Consigna:
Indica ante qué tribunal presentó Cristina Fernández de Kirchner el recurso de queja, según el fragmento seleccionado.

La expresidenta recurrió al Máximo Tribunal con el objetivo de frenar la ejecución de las propiedades pertenecientes a Máximo y Florencia Kirchner. La defensa argumenta que los inmuebles fueron adquiridos de forma lícita.

La expresidenta Cristina Fernández de Kirchner presentó en las últimas horas un recurso de queja ante la Corte Suprema de Justicia de la Nación. La medida judicial tiene como principal objetivo frenar el decomiso de bienes ordenado por el Tribunal Oral Federal (TOF) 2, en el marco de la causa conocida como Vialidad, por la cual se encuentra cumpliendo una condena de seis años bajo la modalidad de prisión domiciliaria.
A través de un escrito impulsado por su abogado defensor, Carlos Beraldi, la exmandataria solicitó que el Máximo Tribunal haga lugar al planteo para impugnar la ejecución de 19 propiedades cedidas a sus hijos, Máximo y Florencia Kirchner. Este conjunto de bienes abarca 10 departamentos y dos casas en la ciudad de Río Gallegos, además de diversos terrenos ubicados en la zona de Lago Argentino, en la provincia de Santa Cruz.

Extractos de entradas:
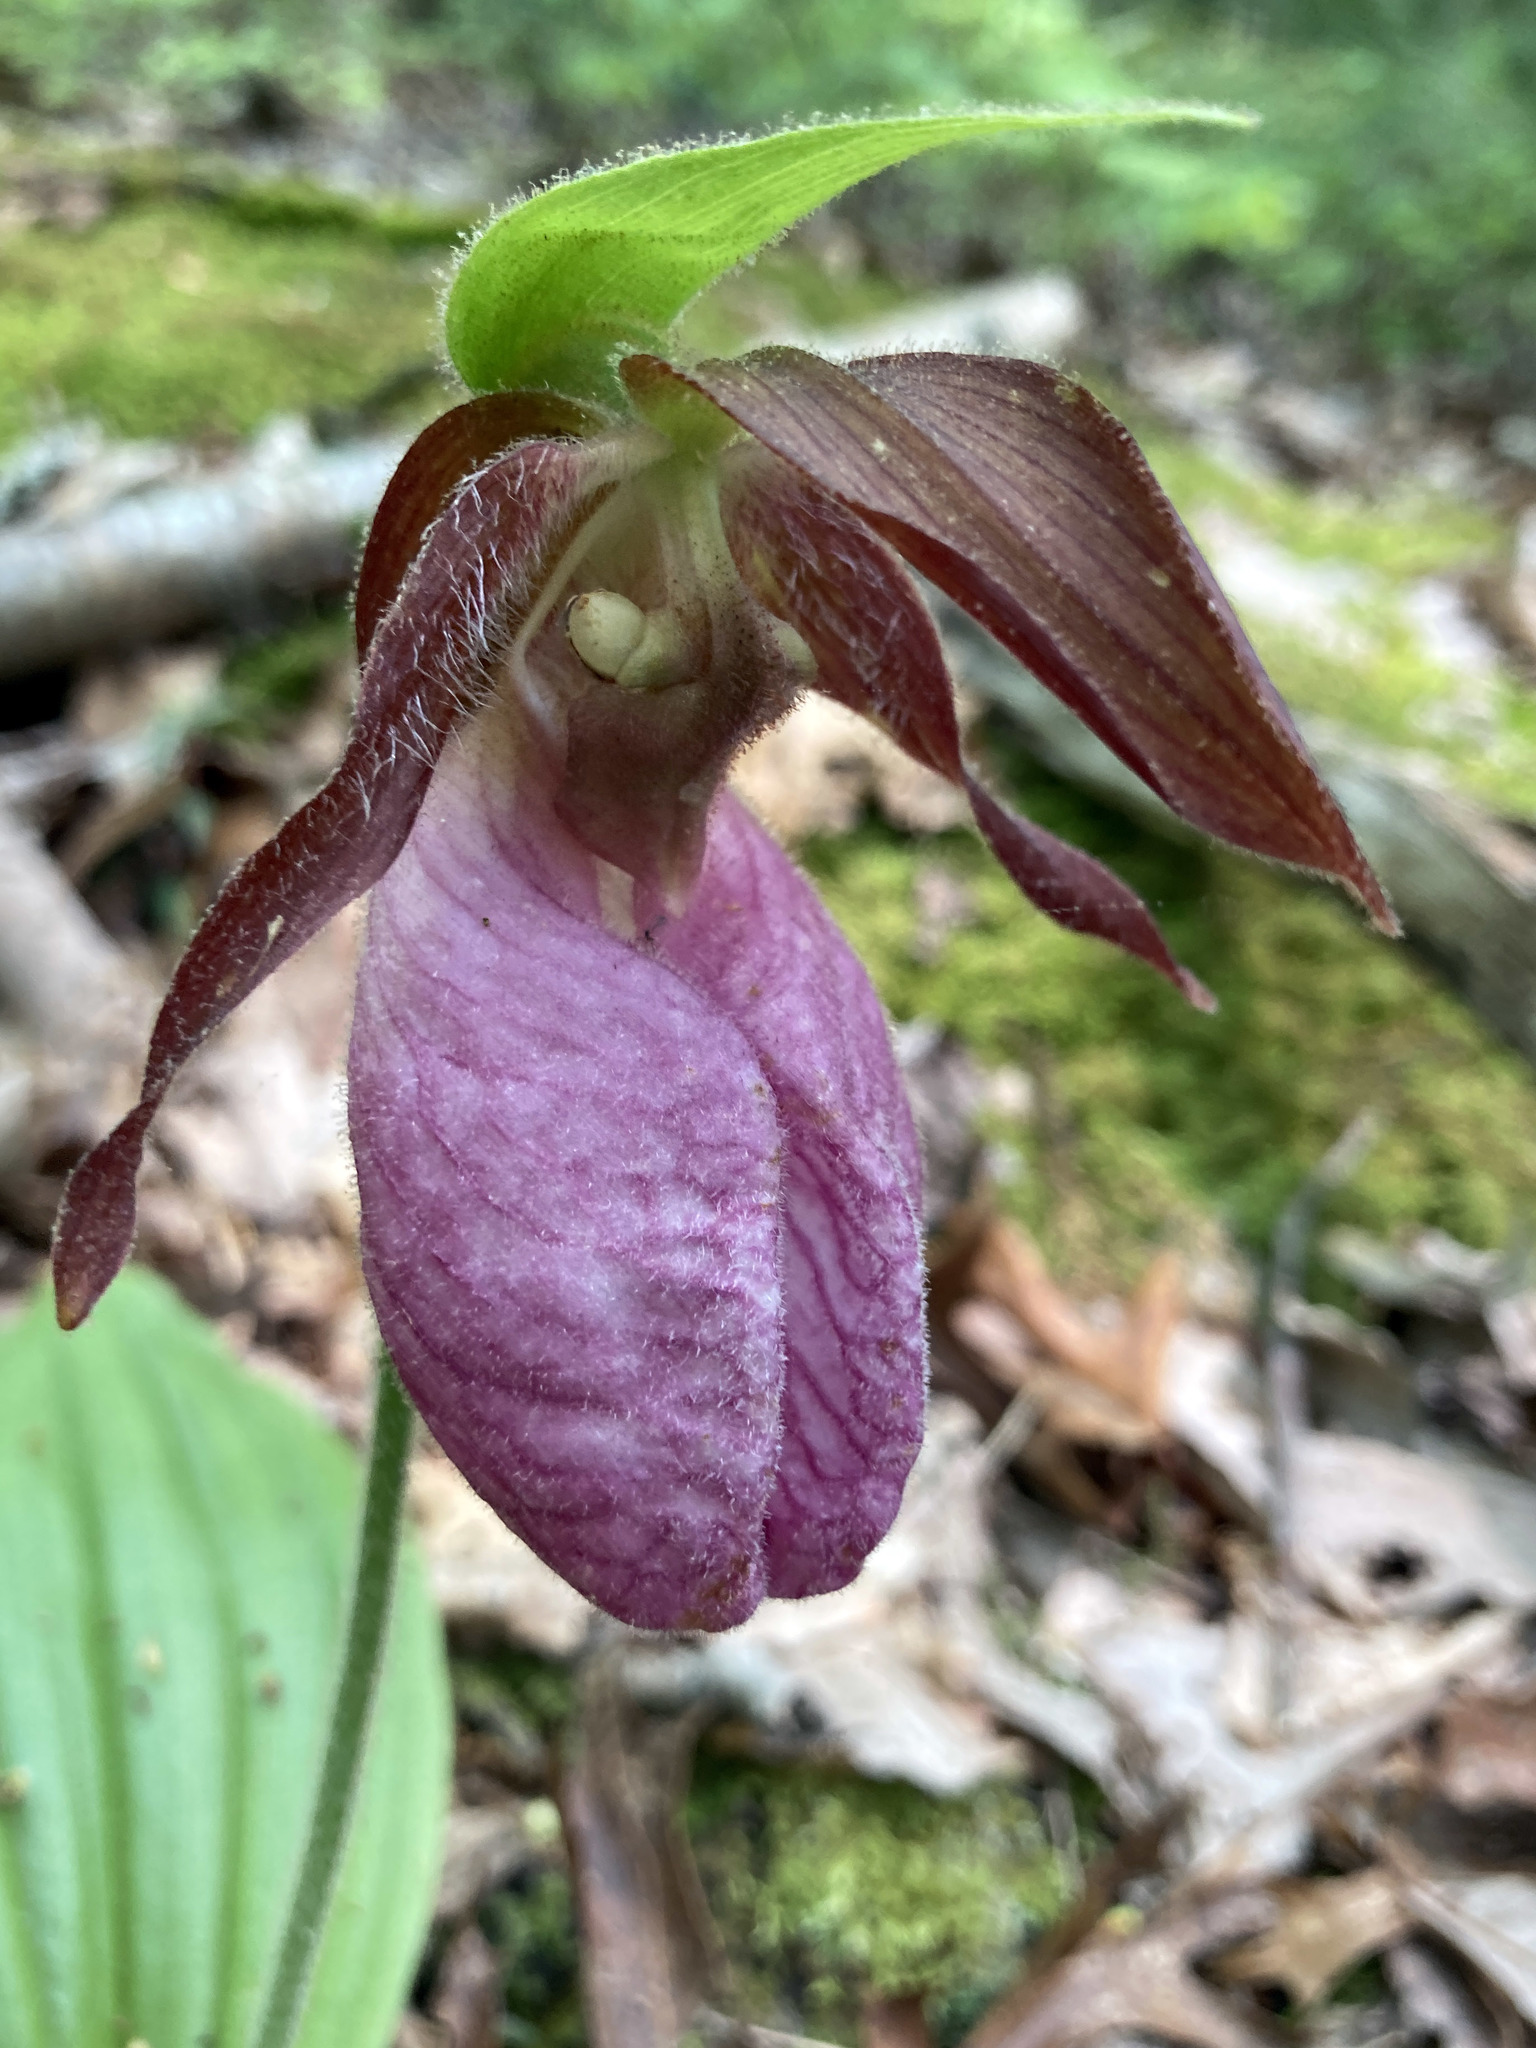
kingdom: Plantae
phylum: Tracheophyta
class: Liliopsida
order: Asparagales
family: Orchidaceae
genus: Cypripedium
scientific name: Cypripedium acaule
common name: Pink lady's-slipper
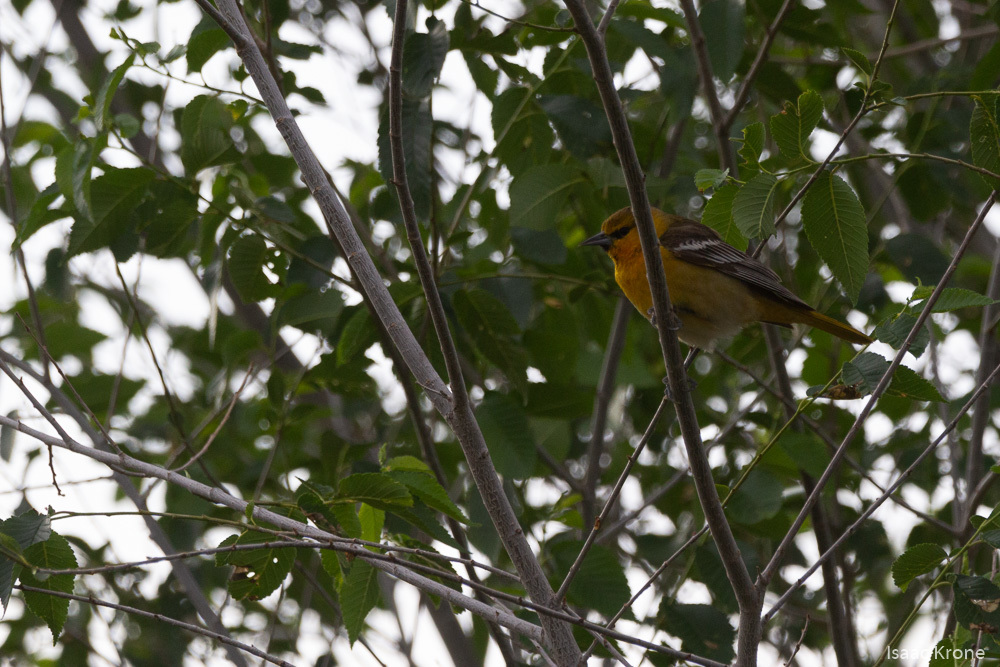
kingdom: Animalia
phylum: Chordata
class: Aves
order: Passeriformes
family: Icteridae
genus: Icterus
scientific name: Icterus bullockii
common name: Bullock's oriole
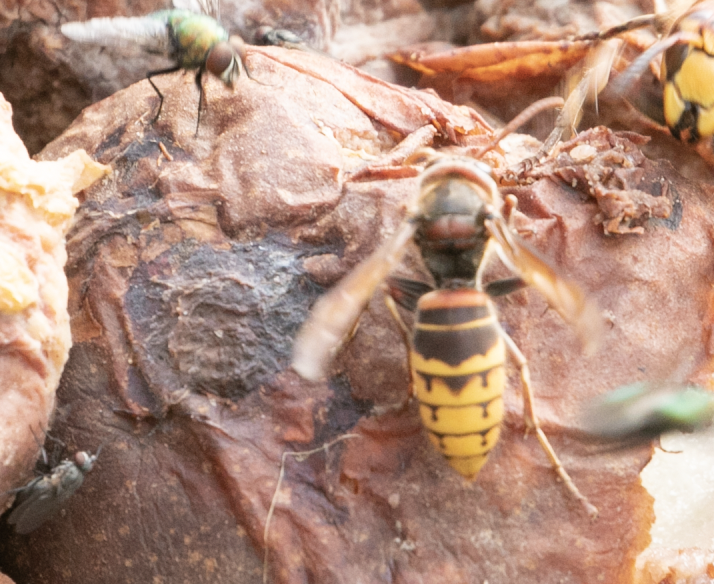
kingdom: Animalia
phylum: Arthropoda
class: Insecta
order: Hymenoptera
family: Vespidae
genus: Vespa
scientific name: Vespa crabro
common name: Hornet
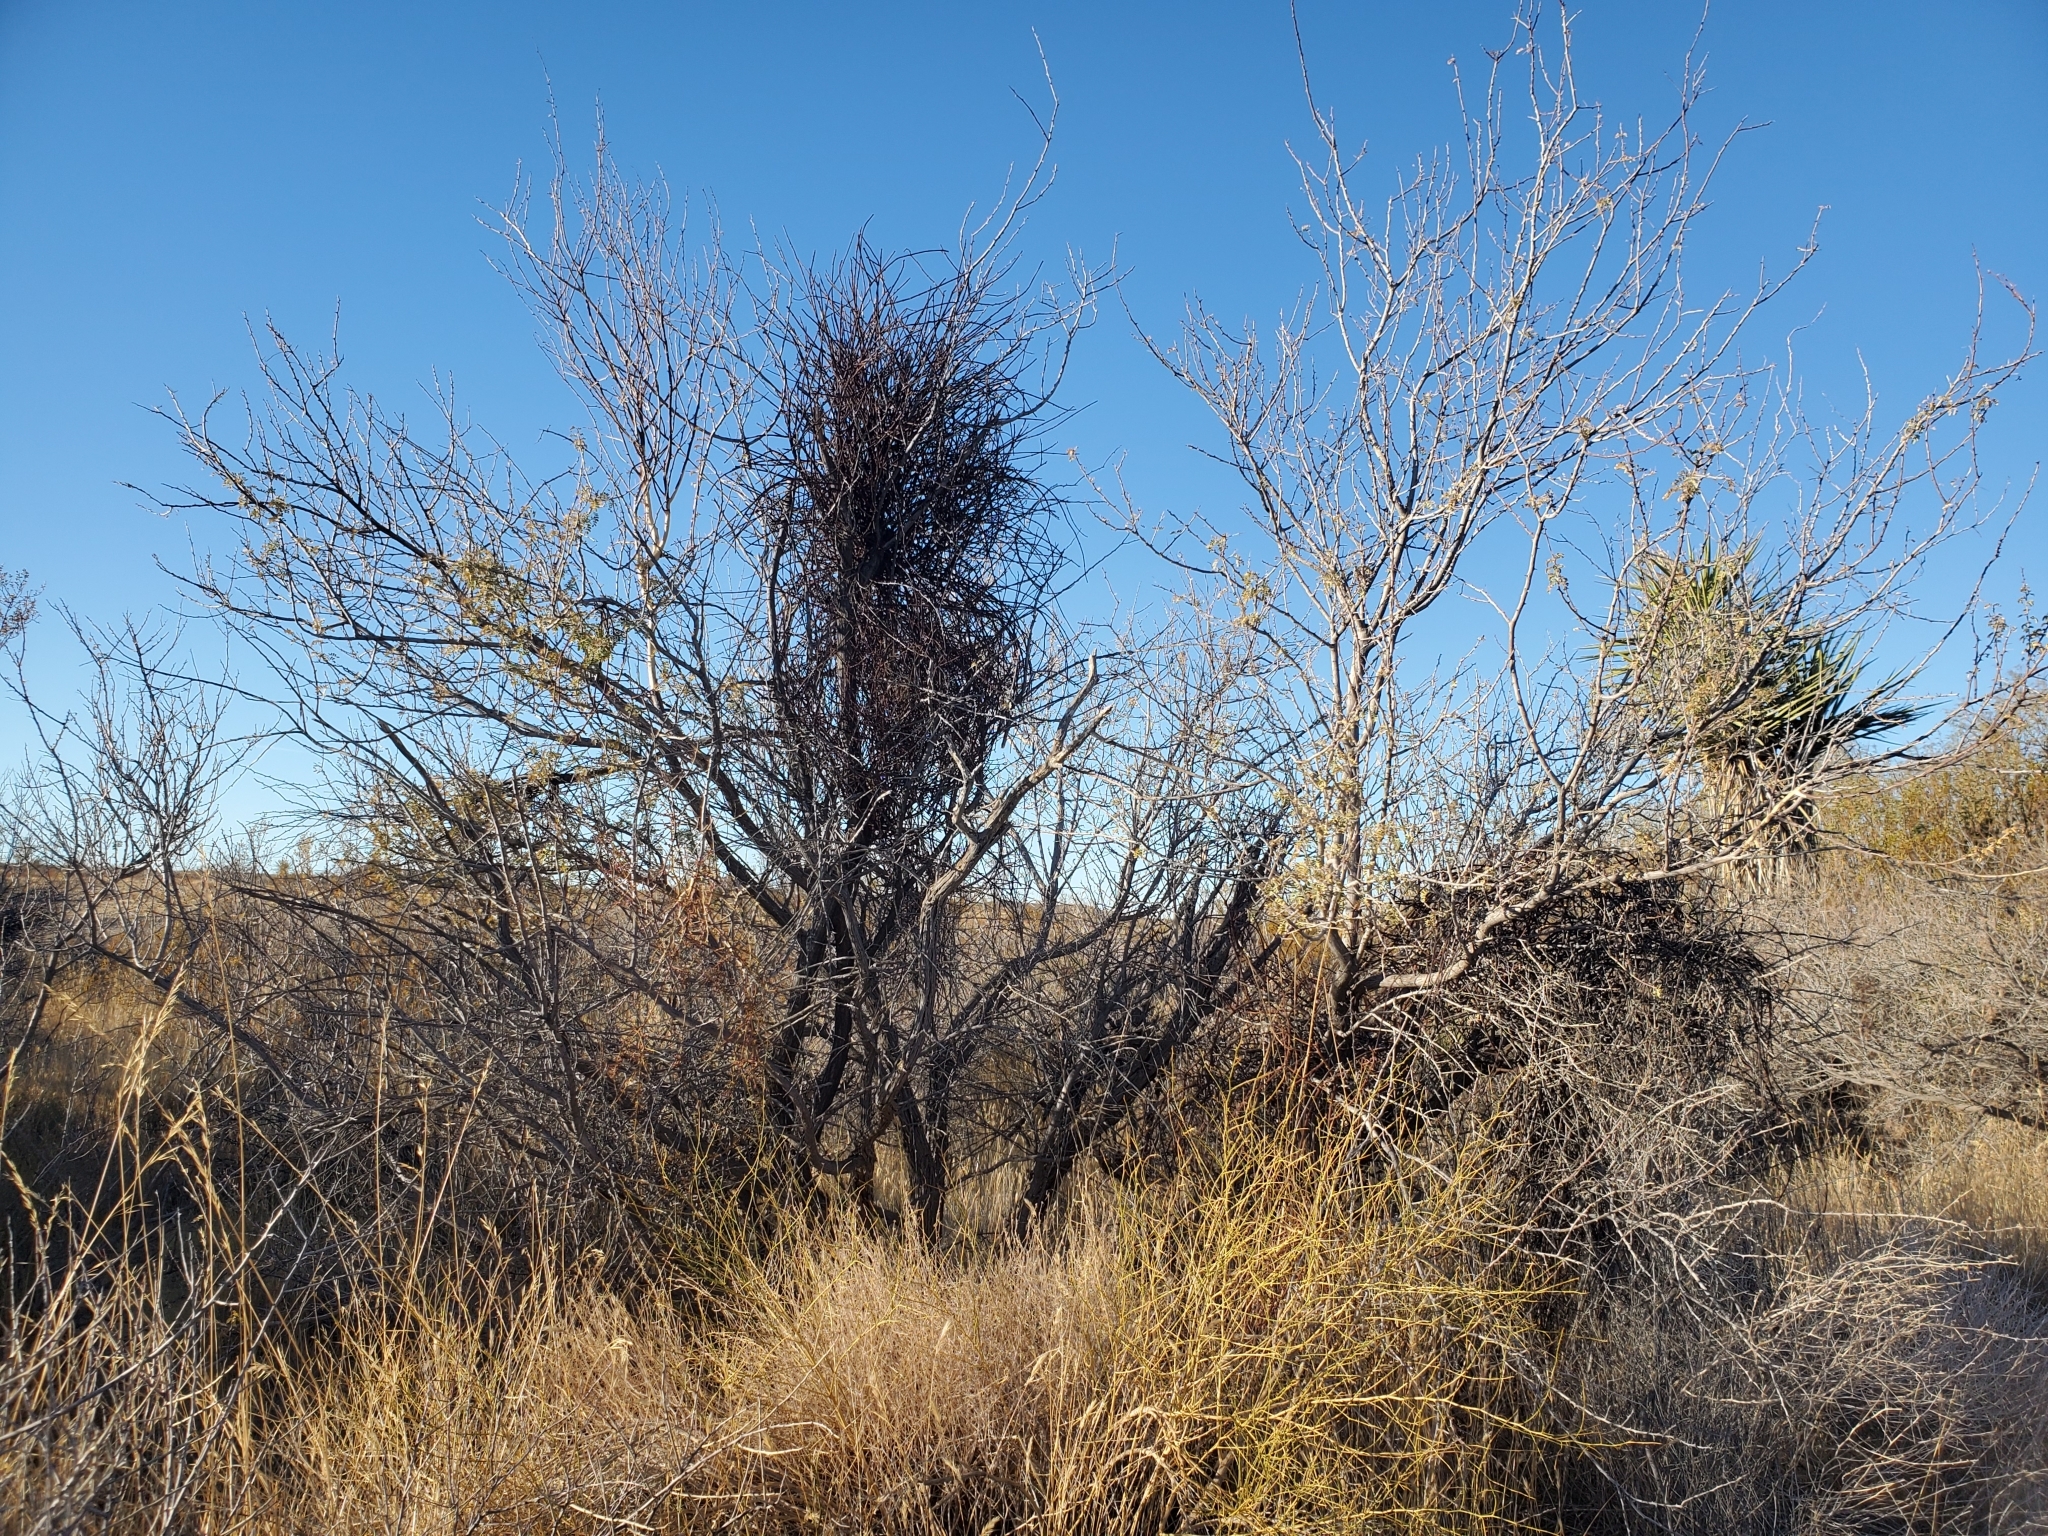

Respuesta:
Ante la Corte Suprema de Justicia de la Nación.